▶ [WORK REQUEST] In the text of the records below, swap every "Quote" for "Citeer" and give all lines back otherwise unchanged. Leave the pictures out of your answer.

==============================

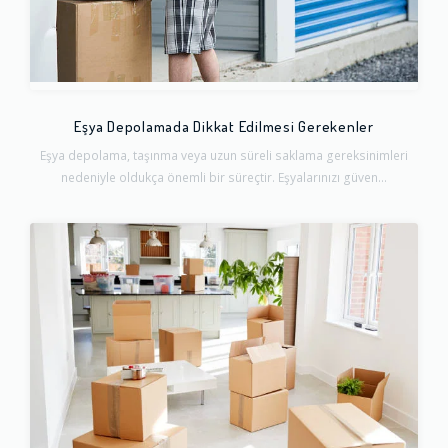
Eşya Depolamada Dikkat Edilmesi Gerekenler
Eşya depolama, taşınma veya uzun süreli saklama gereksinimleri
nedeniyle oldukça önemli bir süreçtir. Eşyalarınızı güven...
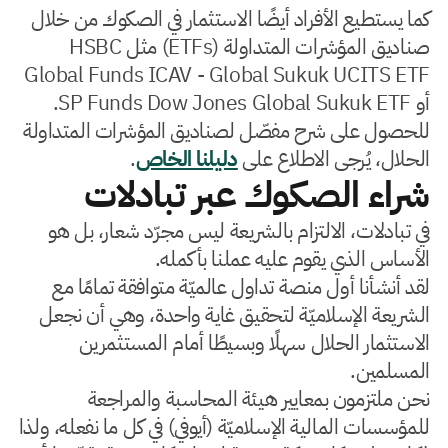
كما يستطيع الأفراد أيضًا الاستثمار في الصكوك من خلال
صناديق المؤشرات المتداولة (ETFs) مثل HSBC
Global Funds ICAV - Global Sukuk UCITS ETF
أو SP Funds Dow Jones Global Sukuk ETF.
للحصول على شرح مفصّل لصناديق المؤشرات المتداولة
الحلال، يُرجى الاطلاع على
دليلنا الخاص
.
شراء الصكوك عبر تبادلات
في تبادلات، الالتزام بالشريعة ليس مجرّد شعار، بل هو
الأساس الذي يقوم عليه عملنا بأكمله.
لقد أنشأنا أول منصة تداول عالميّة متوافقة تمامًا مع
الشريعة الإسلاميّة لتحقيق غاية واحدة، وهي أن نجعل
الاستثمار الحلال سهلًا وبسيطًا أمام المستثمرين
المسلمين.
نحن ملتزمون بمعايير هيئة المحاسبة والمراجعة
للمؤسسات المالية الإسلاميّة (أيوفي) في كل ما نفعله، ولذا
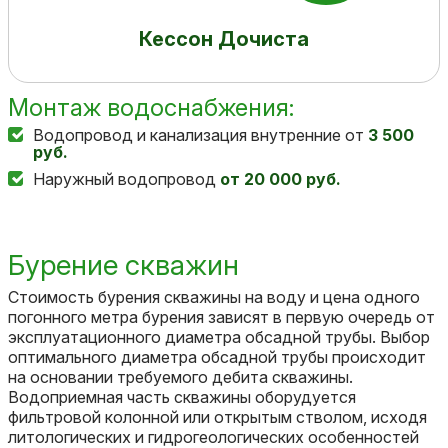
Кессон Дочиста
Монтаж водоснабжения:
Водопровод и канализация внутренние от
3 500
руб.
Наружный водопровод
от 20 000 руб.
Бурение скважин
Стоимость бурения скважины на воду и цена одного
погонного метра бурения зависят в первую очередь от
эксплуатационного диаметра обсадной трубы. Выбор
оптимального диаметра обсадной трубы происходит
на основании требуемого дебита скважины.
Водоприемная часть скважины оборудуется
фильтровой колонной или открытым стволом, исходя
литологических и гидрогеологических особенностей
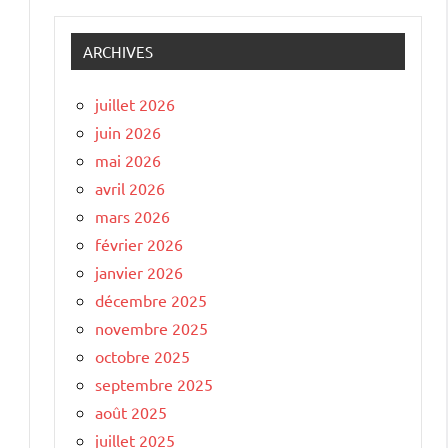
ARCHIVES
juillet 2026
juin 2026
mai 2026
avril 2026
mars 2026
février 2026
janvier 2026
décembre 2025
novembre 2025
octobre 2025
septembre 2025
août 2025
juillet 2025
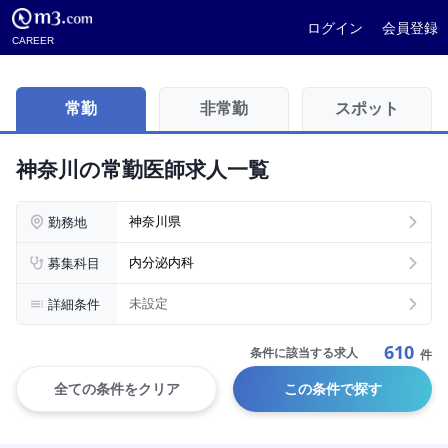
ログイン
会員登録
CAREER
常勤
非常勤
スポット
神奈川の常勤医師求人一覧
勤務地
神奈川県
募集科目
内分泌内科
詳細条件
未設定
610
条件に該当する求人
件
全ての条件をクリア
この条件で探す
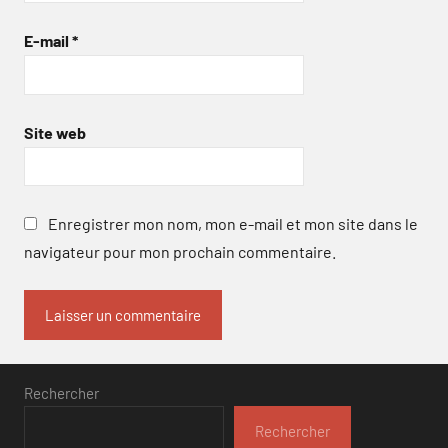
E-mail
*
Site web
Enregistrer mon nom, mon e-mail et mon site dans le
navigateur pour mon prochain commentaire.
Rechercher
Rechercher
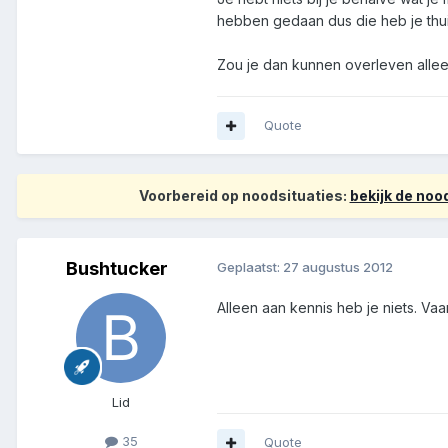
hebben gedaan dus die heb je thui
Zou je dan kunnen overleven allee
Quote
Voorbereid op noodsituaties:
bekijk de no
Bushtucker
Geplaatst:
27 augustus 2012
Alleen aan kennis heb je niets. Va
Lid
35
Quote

==============================

▶ [TASK RESULT]
Eşya Depolamada Dikkat Edilmesi Gerekenler
Eşya depolama, taşınma veya uzun süreli saklama gereksinimleri
nedeniyle oldukça önemli bir süreçtir. Eşyalarınızı güven...
كما يستطيع الأفراد أيضًا الاستثمار في الصكوك من خلال
صناديق المؤشرات المتداولة (ETFs) مثل HSBC
Global Funds ICAV - Global Sukuk UCITS ETF
أو SP Funds Dow Jones Global Sukuk ETF.
للحصول على شرح مفصّل لصناديق المؤشرات المتداولة
الحلال، يُرجى الاطلاع على
دليلنا الخاص
.
شراء الصكوك عبر تبادلات
في تبادلات، الالتزام بالشريعة ليس مجرّد شعار، بل هو
الأساس الذي يقوم عليه عملنا بأكمله.
لقد أنشأنا أول منصة تداول عالميّة متوافقة تمامًا مع
الشريعة الإسلاميّة لتحقيق غاية واحدة، وهي أن نجعل
الاستثمار الحلال سهلًا وبسيطًا أمام المستثمرين
المسلمين.
نحن ملتزمون بمعايير هيئة المحاسبة والمراجعة
للمؤسسات المالية الإسلاميّة (أيوفي) في كل ما نفعله، ولذا
Кессон Дочиста
Монтаж водоснабжения:
Водопровод и канализация внутренние от
3 500
руб.
Наружный водопровод
от 20 000 руб.
Бурение скважин
Стоимость бурения скважины на воду и цена одного
погонного метра бурения зависят в первую очередь от
эксплуатационного диаметра обсадной трубы. Выбор
оптимального диаметра обсадной трубы происходит
на основании требуемого дебита скважины.
Водоприемная часть скважины оборудуется
фильтровой колонной или открытым стволом, исходя
литологических и гидрогеологических особенностей
ARCHIVES
juillet 2026
juin 2026
mai 2026
avril 2026
mars 2026
février 2026
janvier 2026
décembre 2025
novembre 2025
octobre 2025
septembre 2025
août 2025
juillet 2025
ログイン
会員登録
CAREER
常勤
非常勤
スポット
神奈川の常勤医師求人一覧
勤務地
神奈川県
募集科目
内分泌内科
詳細条件
未設定
610
条件に該当する求人
件
全ての条件をクリア
この条件で探す
E-mail
*
Site web
Enregistrer mon nom, mon e-mail et mon site dans le
navigateur pour mon prochain commentaire.
Rechercher
Rechercher
hebben gedaan dus die heb je thui
Zou je dan kunnen overleven allee
Citeer
Voorbereid op noodsituaties:
bekijk de no
Bushtucker
Geplaatst:
27 augustus 2012
Alleen aan kennis heb je niets. Va
Lid
35
Citeer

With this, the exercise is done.